* [JOB 1]:
Collect every line of the listing that contains the string "Baker", and match case exactly.

─── EXTRACT PROVIDED

This is a standard consequence of the BDF2 convolution quadrature error analysis; see [Theorem 4.1] [39] and [Theorem 2.2] [40]. □

4.2. A Corrected Representation of the Semidiscrete Solution

For the temporal discretization, it is convenient to rewrite the semidiscrete solution in a form in which all time-dependent factors vanish at $t=0$ with sufficient order. To this end, define

$$M_{0,h}\left(\xi \right):={\xi }^2{Q}_h\left(\xi \right)\left(\xi I+\kappa {\xi }^{\vartheta -1}{B}_h\right),$$

(48)

and

$$M_{1,h}\left(\xi \right):={\xi }^2{Q}_h\left(\xi \right).$$

(49)

We decompose the projected source term as

$$J_{h}f\left(t\right)=J_{h}f\left(0\right)+t{J}_h{f}^{\prime }\left(0\right)+{\int }_0^t(t-s)J_h{f}^{″}\left(s\right)ds,$$

(50)

and introduce

$$g_h\left(t\right):={\int }_0^t{\displaystyle \frac{{(t-s)}^3}{6}}{J}_h{f}^{″}\left(s\right)ds.$$

(51)

Since the Laplace transforms of t, $t^2/2$, and $t^3/6$ are ${\xi }^{-2}$, ${\xi }^{-3}$, and ${\xi }^{-4}$, respectively, Formula (30) may be rewritten as follows.

Proposition 2.

──────

* [JOB 2]:
Answer these questions about the semidiscrete-solution extract:
(a) Which error analysis is the opening result described as a standard consequence of?
(b) What are the Laplace transforms of t, $t^2/2$, and $t^3/6$?
(c) Which numbered formula may be rewritten as a result?

─── DATA FOR PROCESSING

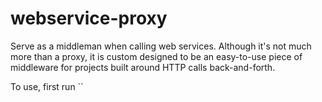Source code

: # webservice-proxy

Serve as a middleman when calling web services. Although it's not much more than a proxy, it is custom
designed to be an easy-to-use piece of middleware for projects built around HTTP calls back-and-forth.

To use, first run ``

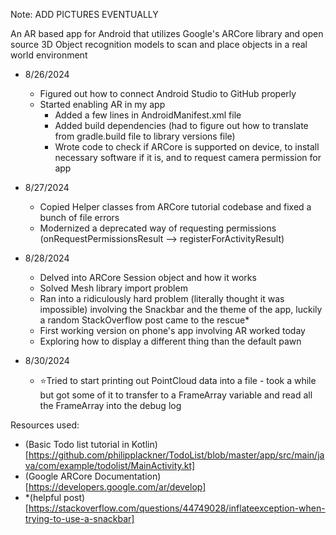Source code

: Note: ADD PICTURES EVENTUALLY

An AR based app for Android that utilizes Google's ARCore library and open source 3D Object recognition models to scan and place objects in a real world environment



  - 8/26/2024
    - Figured out how to connect Android Studio to GitHub properly
    - Started enabling AR in my app
      - Added a few lines in AndroidManifest.xml file
      - Added build dependencies (had to figure out how to translate from gradle.build file to
      library versions file)
      - Wrote code to check if ARCore is supported on device, to install necessary software if
      it is, and to request camera permission for app

  - 8/27/2024
    - Copied Helper classes from ARCore tutorial codebase and fixed a bunch of file errors
    - Modernized a deprecated way of requesting permissions (onRequestPermissionsResult --> registerForActivityResult)
    
  - 8/28/2024 
    - Delved into ARCore Session object and how it works
    - Solved Mesh library import problem
    - Ran into a ridiculously hard problem  (literally thought it was impossible) involving the Snackbar and the theme of the app,
    luckily a random StackOverflow post came to the rescue*
    - First working version on phone's app involving AR worked today
    - Exploring how to display a different thing than the default pawn
    
  - 8/30/2024
    - ⭐Tried to start printing out PointCloud data into a file - took a while but 
    got some of it to transfer to a FrameArray variable and read all the FrameArray into the debug log

Resources used:
  - (Basic Todo list tutorial in Kotlin) [https://github.com/philipplackner/TodoList/blob/master/app/src/main/java/com/example/todolist/MainActivity.kt]
  - (Google ARCore Documentation) [https://developers.google.com/ar/develop]
  - *(helpful post) [https://stackoverflow.com/questions/44749028/inflateexception-when-trying-to-use-a-snackbar]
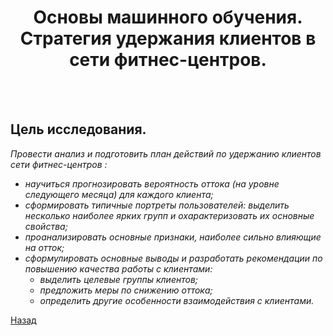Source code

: <H1 align="center">Основы машинного обучения. <br>Стратегия удержания клиентов в сети фитнес-центров. </H1><br><br>

## Цель исследования.

*Провести анализ и подготовить план действий по удержанию клиентов сети фитнес-центров :*
- *научиться прогнозировать вероятность оттока (на уровне следующего месяца) для каждого клиента;*
- *сформировать типичные портреты пользователей: выделить несколько наиболее ярких групп и охарактеризовать их основные свойства;*
- *проанализировать основные признаки, наиболее сильно влияющие на отток;*
- *сформулировать основные выводы и разработать рекомендации по повышению качества работы с клиентами:*
   - *выделить целевые группы клиентов;*
   - *предложить меры по снижению оттока;*
   - *определить другие особенности взаимодействия с клиентами.*

[Назад](https://github.com/SergeyDemin1978/yandex-praktikum-projects/tree/73e731d2afc85ad4a4eaaf11afbcff077c1b46a5)
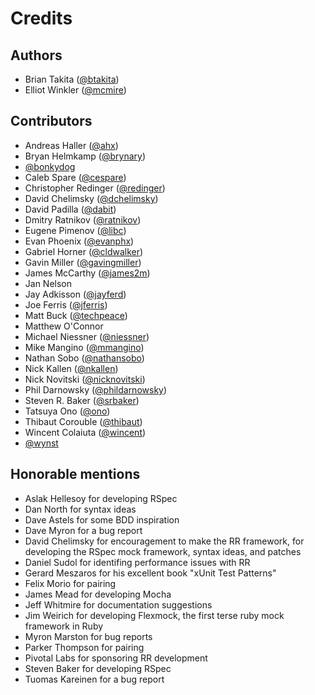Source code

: # Credits

## Authors

* Brian Takita ([@btakita](http://github.com/btakita))
* Elliot Winkler ([@mcmire](http://github.com/mcmire))


## Contributors

* Andreas Haller ([@ahx](http://github.com/ahx))
* Bryan Helmkamp ([@brynary](http://github.com/brynary))
* [@bonkydog](http://github.com/bonkydog)
* Caleb Spare ([@cespare](http://github.com/cespare))
* Christopher Redinger ([@redinger](http://github.com/redinger))
* David Chelimsky ([@dchelimsky](http://github.com/dchelimsky))
* David Padilla ([@dabit](http://github.com/dabit))
* Dmitry Ratnikov ([@ratnikov](http://github.com/ratnikov))
* Eugene Pimenov ([@libc](http://github.com/libc))
* Evan Phoenix ([@evanphx](http://github.com/evanphx))
* Gabriel Horner ([@cldwalker](http://github.com/cldwalker))
* Gavin Miller ([@gavingmiller](http://github.com/gavingmiller))
* James McCarthy ([@james2m](http://github.com/james2m))
* Jan Nelson
* Jay Adkisson ([@jayferd](http://github.com/jayferd))
* Joe Ferris ([@jferris](http://github.com/jferris))
* Matt Buck ([@techpeace](http://github.com/techpeace))
* Matthew O'Connor
* Michael Niessner ([@niessner](http://github.com/niessner))
* Mike Mangino ([@mmangino](http://github.com/mmangino))
* Nathan Sobo ([@nathansobo](http://github.com/nathansobo))
* Nick Kallen ([@nkallen](http://github.com/nkallen))
* Nick Novitski ([@nicknovitski](http://github.com/nicknovitski))
* Phil Darnowsky ([@phildarnowsky](http://github.com/phildarnowsky))
* Steven R. Baker ([@srbaker](http://github.com/srbaker))
* Tatsuya Ono ([@ono](http://github.com/ono))
* Thibaut Corouble ([@thibaut](http://github.com/thibaut))
* Wincent Colaiuta ([@wincent](http://github.com/wincent))
* [@wynst](http://github.com/wynst)


## Honorable mentions

* Aslak Hellesoy for developing RSpec
* Dan North for syntax ideas
* Dave Astels for some BDD inspiration
* Dave Myron for a bug report
* David Chelimsky for encouragement to make the RR framework, for developing the
  RSpec mock framework, syntax ideas, and patches
* Daniel Sudol for identifing performance issues with RR
* Gerard Meszaros for his excellent book "xUnit Test Patterns"
* Felix Morio for pairing
* James Mead for developing Mocha
* Jeff Whitmire for documentation suggestions
* Jim Weirich for developing Flexmock, the first terse ruby mock framework in
  Ruby
* Myron Marston for bug reports
* Parker Thompson for pairing
* Pivotal Labs for sponsoring RR development
* Steven Baker for developing RSpec
* Tuomas Kareinen for a bug report
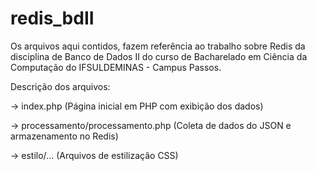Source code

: # redis_bdII
Os arquivos aqui contidos, fazem referência ao trabalho sobre Redis da disciplina de Banco de Dados II do curso de Bacharelado em Ciência da Computação do IFSULDEMINAS - Campus Passos. 

Descrição dos arquivos:

->  index.php (Página inicial em PHP com exibição dos dados)

->  processamento/processamento.php (Coleta de dados do JSON e armazenamento no Redis)

->  estilo/... (Arquivos de estilização CSS)

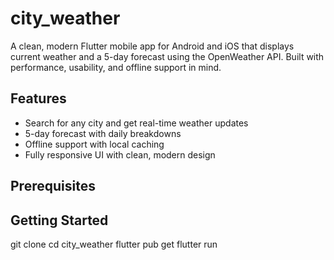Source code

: # city_weather

A clean, modern Flutter mobile app for Android and iOS that displays current weather and a 5-day forecast using the OpenWeather API. Built with performance, usability, and offline support in mind.


## Features
-  Search for any city and get real-time weather updates
-  5-day forecast with daily breakdowns
-  Offline support with local caching
- Fully responsive UI with clean, modern design


## Prerequisites


## Getting Started

git clone
cd city_weather
flutter pub get
flutter run

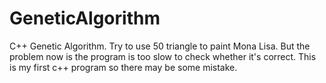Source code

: # GeneticAlgorithm
C++ Genetic Algorithm.
Try to use 50 triangle to paint Mona Lisa.
But the problem now is the program is too slow to check whether it's correct.
This is my first c++ program so there may be some mistake.
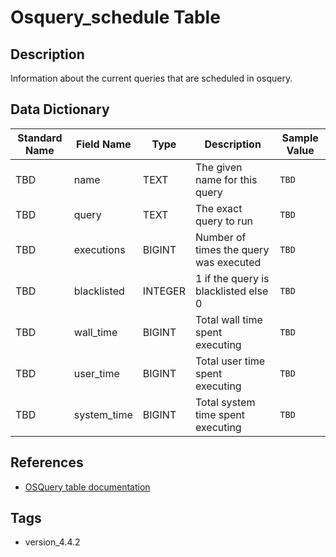 # Osquery_schedule Table

## Description
Information about the current queries that are scheduled in osquery.

## Data Dictionary
|Standard Name|Field Name|Type|Description|Sample Value|
|---|---|---|---|---|
|TBD|name|TEXT|The given name for this query|`TBD`|
|TBD|query|TEXT|The exact query to run|`TBD`|
|TBD|executions|BIGINT|Number of times the query was executed|`TBD`|
|TBD|blacklisted|INTEGER|1 if the query is blacklisted else 0|`TBD`|
|TBD|wall_time|BIGINT|Total wall time spent executing|`TBD`|
|TBD|user_time|BIGINT|Total user time spent executing|`TBD`|
|TBD|system_time|BIGINT|Total system time spent executing|`TBD`|

## References
* [OSQuery table documentation](https://osquery.io/schema/current#osquery_schedule)

## Tags
* version_4.4.2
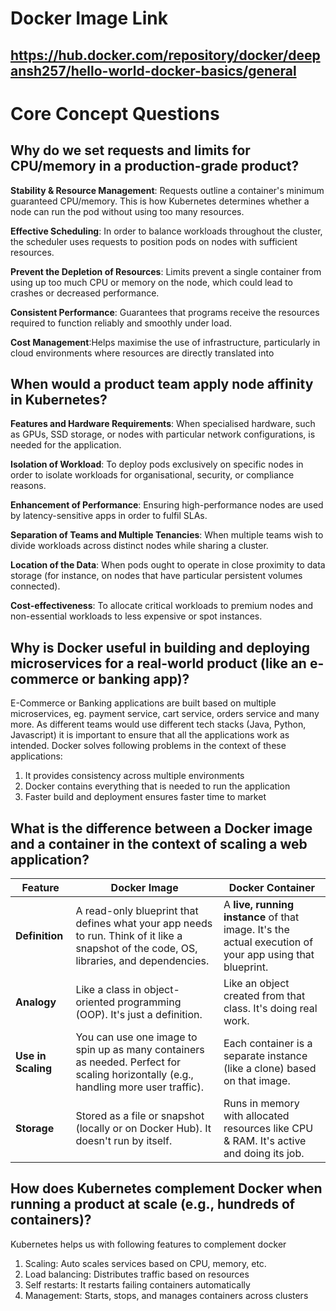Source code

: # Docker Image Link
## https://hub.docker.com/repository/docker/deepansh257/hello-world-docker-basics/general

# Core Concept Questions

## Why do we set requests and limits for CPU/memory in a production-grade product?
**Stability & Resource Management**: Requests outline a container's minimum guaranteed CPU/memory. This is how Kubernetes determines whether a node can run the pod without using too many resources.

**Effective Scheduling**: In order to balance workloads throughout the cluster, the scheduler uses requests to position pods on nodes with sufficient resources.

**Prevent the Depletion of Resources**: Limits prevent a single container from using up too much CPU or memory on the node, which could lead to crashes or decreased performance.

**Consistent Performance**: Guarantees that programs receive the resources required to function reliably and smoothly under load.

**Cost Management**:Helps maximise the use of infrastructure, particularly in cloud environments where resources are directly translated into

## When would a product team apply node affinity in Kubernetes?
**Features and Hardware Requirements**: When specialised hardware, such as GPUs, SSD storage, or nodes with particular network configurations, is needed for the application.

**Isolation of Workload**: To deploy pods exclusively on specific nodes in order to isolate workloads for organisational, security, or compliance reasons.

**Enhancement of Performance**: Ensuring high-performance nodes are used by latency-sensitive apps in order to fulfil SLAs.

**Separation of Teams and Multiple Tenancies**: When multiple teams wish to divide workloads across distinct nodes while sharing a cluster.

**Location of the Data**: When pods ought to operate in close proximity to data storage (for instance, on nodes that have particular persistent volumes connected).

**Cost-effectiveness**: To allocate critical workloads to premium nodes and non-essential workloads to less expensive or spot instances.


## Why is Docker useful in building and deploying microservices for a real-world product (like an e-commerce or banking app)?

E-Commerce or Banking applications are built based on multiple microservices, eg. payment service, cart service, orders service and many more. As different teams would use different tech stacks (Java, Python, Javascript) it is important to ensure that all the applications work as intended. Docker solves following problems in the context of these applications:
1. It provides consistency across multiple environments
2. Docker contains everything that is needed to run the application
3. Faster build and deployment ensures faster time to market


## What is the difference between a Docker image and a container in the context of scaling a web application?

| Feature         | Docker Image                                                  | Docker Container                                         |
|----------------|---------------------------------------------------------------|----------------------------------------------------------|
| **Definition**  | A read-only blueprint that defines what your app needs to run. Think of it like a snapshot of the code, OS, libraries, and dependencies. | A **live, running instance** of that image. It's the actual execution of your app using that blueprint. |
| **Analogy**     | Like a class in object-oriented programming (OOP). It's just a definition. | Like an object created from that class. It's doing real work. |
| **Use in Scaling** | You can use one image to spin up as many containers as needed. Perfect for scaling horizontally (e.g., handling more user traffic). | Each container is a separate instance (like a clone) based on that image. |
| **Storage**     | Stored as a file or snapshot (locally or on Docker Hub). It doesn't run by itself. | Runs in memory with allocated resources like CPU & RAM. It's active and doing its job. |


## How does Kubernetes complement Docker when running a product at scale (e.g., hundreds of containers)?

Kubernetes helps us with following features to complement docker
1. Scaling: Auto scales services based on CPU, memory, etc.
2. Load balancing: Distributes traffic based on resources
3. Self restarts: It restarts failing containers automatically
4. Management: Starts, stops, and manages containers across clusters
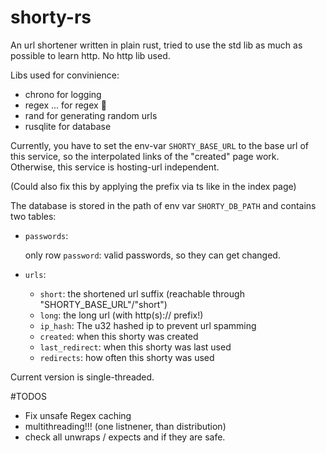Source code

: # shorty-rs
An url shortener written in plain rust, 
tried to use the std lib as much as possible to learn http.
No http lib used.

Libs used for convinience:

- chrono for logging
- regex ... for regex 🙉
- rand for generating random urls
- rusqlite for database

Currently, you have to set the env-var `SHORTY_BASE_URL` to the
base url of this service, so the interpolated links of the "created"
page work. Otherwise, this service is hosting-url independent.

(Could also fix this by applying the prefix via ts like in the index page)

The database is stored in the path of env var `SHORTY_DB_PATH`
and contains two tables:

- `passwords`:
    
    only row `password`: valid passwords, so they can get changed.
    
- `urls`:
    - `short`: the shortened url suffix (reachable through "SHORTY_BASE_URL"/"short")
    - `long`: the long url (with http(s):// prefix!)
    - `ip_hash`: The u32 hashed ip to prevent url spamming
    - `created`: when this shorty was created
    - `last_redirect`: when this shorty was last used
    - `redirects`: how often this shorty was used
    
Current version is single-threaded.

#TODOS
- Fix unsafe Regex caching
- multithreading!!! (one listnener, than distribution)
- check all unwraps / expects and if they are safe.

──────

* [WRITTEN RESPONSE 1]:
* Steven R. Baker ([@srbaker](http://github.com/srbaker))
* Steven Baker for developing RSpec

* [WRITTEN RESPONSE 2]:
(a) The BDF2 convolution quadrature error analysis.
(b) ${\xi }^{-2}$, ${\xi }^{-3}$, and ${\xi }^{-4}$, respectively.
(c) Formula (30).